**Task instructions**
Could you extend the San Francisco vacation blog below, picking up right after its last sentence?

**Source document**
Thursday, November 18, 2010


On our anniversary, we woke up super early (thanks to the Pacific time change and daylight savings time) and exchanged our paper presents. You already saw what Hubs got and he went all out, making me a sweet little desktop calendar all decked out in wedding colors as well as a super fancy purple pen with ink cartridges and interchangeable nibs and everything!

After a quick breakfast, we picked up our rental car and headed out of town, across the Golden Gate to Santa Rosa, about an hour and a half away. We were in town for one reason: a beer pilgrimage to Russian River Brewery, which has some of the best rated beers in the country. 

We both started with Pliney the Elder Double IPAs and ordered some pizza and a sample tray.

The pizza was good, but the beer was amazing! Some brews were a little much for us (they brew a few sour beers using wine yeast, which I guess you need to develop a taste for), but it was a great way to celebrate.

We also decided to start a little tradition of taking anniversary photos showing how many years we've been at this married gig. Here I am demonstrating year one:

After lunch, we finished the drive to Napa and arrived right before sunset.

Having paid homage to our simple-folk tastes with pizza and beer, we decided to get over the top classy for dinner by scoring a late reservation at Ad Hoc, owned by Thomas Keller, who also runs the French Laundry (where dinner is $250 a head and wine is probably just as much! Not for the cheap-at-heart).
Ad Hoc has a different menu each night based on what's fresh and available. Because it was a superfancyfuntime, we also got the wine pairings. It was delicious, simple food (we had a smoked salmon salad, marrow, short ribs, a cheese course and the best apple crisp ever created) and the service was informative and attentive without being all uptight.

Best wedding anniversary we've ever had. 

Wednesday, November 17, 2010

Not Eating San Francisco

Contrary to popular belief, Hubs and I did not just roll around San Francisco, eating and boozing it up all day long. There was a lot of walking. A lot. But, I will say, we only spent about a tenth of our vacation entertainment budget on non-food items.

Since we were staying in Union Square, we started our first day of walking by heading toward Chinatown, where we perused junky souvenir shops and browsed an herb store.

Next up was Coit Tower on Telegraph Hill. It was a helluva climb. My buns are still disgruntled about it. The disgruntledness was increased when we learned the tower had closed three days prior for renovations. Oh well, the view was spectacular, even from the ground.

 We made our way to Fisherman's Wharf and decided (after a quick consult with Yelp) to take a bay cruise with Adventure Cat (the reviews were great, but two crazy cat people such as ourselves were not about to ignore the awesome name, even if it referred not to felines, but to the catamaran structure of the boat).

On our way to the boat, we saw jut a few seals.

It was fa-reezing that day and even colder on the bay. Luckily, the kindly crew of the Adventure Cat provided sweet cuddly jackets.

We sailed under the bridge and since the other side is the Pacific Ocean, the boat was kind of surfing on huge ten-foot swells. I'd never seen anything like it (mostly because the bulk of my sea-faring experience is actually lake-faring experience). Hands down, the $40 tickets were the best (non-food) money we spent!

The next day, we went south to the Mission for lunch and then hopped a bus to Postcard Row, also known as the spot where the Tanners ate a picnic in the opening scenes of Full House. Ah, yes, we do know how to get cultured on vacation.

**Records supplied**
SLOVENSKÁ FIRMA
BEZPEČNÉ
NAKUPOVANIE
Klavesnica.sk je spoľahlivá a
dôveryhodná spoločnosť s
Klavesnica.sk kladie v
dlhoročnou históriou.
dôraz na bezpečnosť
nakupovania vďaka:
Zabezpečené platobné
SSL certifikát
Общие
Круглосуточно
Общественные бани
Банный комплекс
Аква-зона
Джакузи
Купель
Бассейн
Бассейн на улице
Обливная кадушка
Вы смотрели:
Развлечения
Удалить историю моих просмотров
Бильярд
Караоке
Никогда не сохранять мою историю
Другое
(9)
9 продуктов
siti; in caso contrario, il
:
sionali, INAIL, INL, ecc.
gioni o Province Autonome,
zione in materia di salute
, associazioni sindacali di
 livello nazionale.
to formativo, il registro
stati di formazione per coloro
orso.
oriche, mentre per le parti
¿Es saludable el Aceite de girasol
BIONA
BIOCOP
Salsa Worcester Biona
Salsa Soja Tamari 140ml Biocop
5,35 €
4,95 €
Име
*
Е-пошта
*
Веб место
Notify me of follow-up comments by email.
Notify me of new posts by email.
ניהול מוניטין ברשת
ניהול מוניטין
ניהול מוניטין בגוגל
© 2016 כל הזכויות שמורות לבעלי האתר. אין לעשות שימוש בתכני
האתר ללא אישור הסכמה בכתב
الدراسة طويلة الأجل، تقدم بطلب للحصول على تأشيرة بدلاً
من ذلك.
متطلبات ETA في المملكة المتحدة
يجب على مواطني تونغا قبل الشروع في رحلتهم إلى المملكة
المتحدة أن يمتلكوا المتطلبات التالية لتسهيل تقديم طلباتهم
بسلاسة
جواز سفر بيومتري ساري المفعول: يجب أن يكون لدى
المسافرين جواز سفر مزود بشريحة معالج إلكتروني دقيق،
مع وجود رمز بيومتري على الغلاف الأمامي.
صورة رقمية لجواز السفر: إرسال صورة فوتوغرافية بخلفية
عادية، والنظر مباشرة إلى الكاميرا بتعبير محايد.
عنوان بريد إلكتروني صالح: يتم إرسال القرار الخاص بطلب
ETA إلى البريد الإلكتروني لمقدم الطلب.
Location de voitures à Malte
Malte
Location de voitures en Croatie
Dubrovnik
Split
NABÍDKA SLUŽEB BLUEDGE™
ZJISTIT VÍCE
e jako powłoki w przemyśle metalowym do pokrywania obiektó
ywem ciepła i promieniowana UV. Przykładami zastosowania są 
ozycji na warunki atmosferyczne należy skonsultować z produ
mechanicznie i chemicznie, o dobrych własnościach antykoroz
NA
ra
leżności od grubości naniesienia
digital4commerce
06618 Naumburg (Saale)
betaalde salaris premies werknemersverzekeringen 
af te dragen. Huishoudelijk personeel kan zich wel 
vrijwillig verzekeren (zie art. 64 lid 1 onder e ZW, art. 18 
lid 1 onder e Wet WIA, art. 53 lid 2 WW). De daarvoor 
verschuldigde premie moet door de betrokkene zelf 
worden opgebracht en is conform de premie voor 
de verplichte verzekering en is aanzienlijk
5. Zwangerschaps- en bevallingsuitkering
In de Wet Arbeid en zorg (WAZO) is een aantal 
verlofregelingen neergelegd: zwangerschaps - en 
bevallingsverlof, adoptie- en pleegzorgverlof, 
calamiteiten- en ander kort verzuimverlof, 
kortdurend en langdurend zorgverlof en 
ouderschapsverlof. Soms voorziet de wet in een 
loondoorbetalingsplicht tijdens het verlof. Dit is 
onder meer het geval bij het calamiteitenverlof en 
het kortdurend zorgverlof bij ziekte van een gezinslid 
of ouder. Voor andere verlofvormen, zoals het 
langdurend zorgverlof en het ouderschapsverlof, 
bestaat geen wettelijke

**Result of the exercise**
After huxing it back up north near the wharf for some shopping on Union Street, we hopped a trolley and opted for the bars outside rather than seats. The driver let the brake totally go down a few steep hills and let me just say, I feared for not my life, but Hubs' because my big ol' feet were taking up most of the room on the tiny perch.
Just like at home, we dig the cheap/and free activities that get us outside and moving - if we aren't scarfing everything in sight.

Have you ever almost died on a trolley?

Tuesday, November 16, 2010

Niles the newbie

Before Hubs and I headed out on vacation, we stopped into the pet store to pick up some turtle food. We also looked at some cats that were up for adoption. (Raise your hand if you see where this is heading.)

We spotted a cute little orange resuce who had a spunky personality and promised ourselves that if he was still around after we got back from California, we'd swoop him up.

Lo and behold, he was still there and so swoop we did. Niles Pilsner has been home a few days and enjoys jumping in and out of the (empty) bathrub and chasing his bro, T-Bizzle, around.


Monday, November 15, 2010

Eating San Francisco

We never meant for our big California vacation to be a gastronomical tour, but it just kind of happened. We got sushi first at an unassuming but amazing place near our hotel in Union Square. It was incredibly fresh and there were rolls and sashimi we'd never seen in DeMo.

We made reservations at Wayfare Tavern, which was a short walk from our hotel, for our first night so we didn't have to think too much on our first day. While the atmosphere of the restaurant was supposed to be casual, our waiter clearly thought he was serving at the hoitiest, toitiest hot spot in the universe. Nothing like being tired and covered in airport germs and then being belittled by a snooty server to make a gal feel at ease.
My silly Iowa bumpkin* assessment of the service aside, the dinner was amazing. A spicy zinfandel and prosciutto wrapped dates started us off and then Hubs got the duck and I had the amazing fired chicken shown above (half eaten, because I couldn't stop myself). There was sage in the breading and lots of lemon and garlic. I was in love.

The next night, we again stuck close to our hotel and went to Scala's Bistro, where we split a few small plates including my first go at beef carpaccio. The food was excellent and the whole place was more relaxed than the previous night. I also loved that the beer list had full-on tasting notes for Bud Heavy.

The next day, we took a stroll to Fisherman's Wharf and had some sourdough at Boudin. I loved the little doughy turtles!

The following day, we walked through the Union Street shops and did a little mid-afternoon bar hopping (it was vacation). I stumbled upon American Cupcake and almost died from giddy joy. I mean, check out the ceiling:

Even better than the bubbly decor was the actual cupcake. I got a smore one and almost didn't want to eat it, it was so pretty. I have phantom tastes of it every once in a while because it shook my cupcake-lovin' soul so hard.

We finished things off with a trip to the Mission neighborhood and some burritos at La Cumbre. Hubs got beef and I went with veggie. Both were awesome!

Mess not with a dude and his burrito.

Did we miss anything?

*Ah, stereotypes! Thanks for making it easy.